- [Work required] Skip the images and restate every line of the records exactly.

- [Data in this exercise]
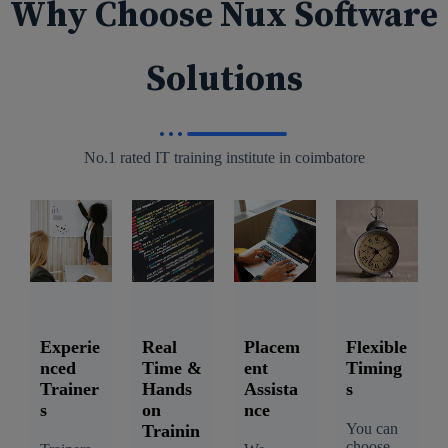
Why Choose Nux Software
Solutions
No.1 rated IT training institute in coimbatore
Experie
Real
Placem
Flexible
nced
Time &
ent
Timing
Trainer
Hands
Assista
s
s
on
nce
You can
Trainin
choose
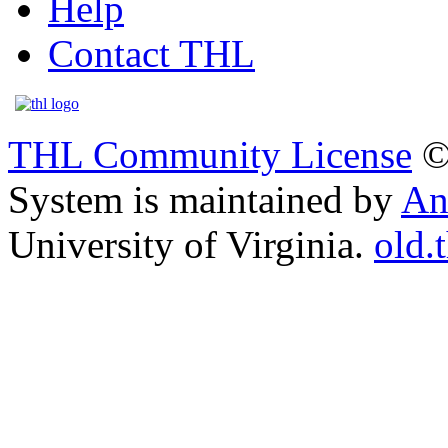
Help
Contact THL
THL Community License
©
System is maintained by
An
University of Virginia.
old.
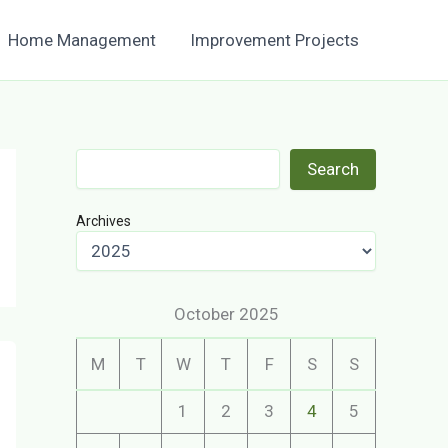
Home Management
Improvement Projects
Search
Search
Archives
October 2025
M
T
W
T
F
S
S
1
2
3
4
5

- [Exercise response]
Why Choose Nux Software
Solutions
No.1 rated IT training institute in coimbatore
Experie
Real
Placem
Flexible
nced
Time &
ent
Timing
Trainer
Hands
Assista
s
s
on
nce
You can
Trainin
choose
Help
Contact THL
THL Community License
©
System is maintained by
An
University of Virginia.
old.
Home Management
Improvement Projects
Search
Search
Archives
October 2025
M
T
W
T
F
S
S
1
2
3
4
5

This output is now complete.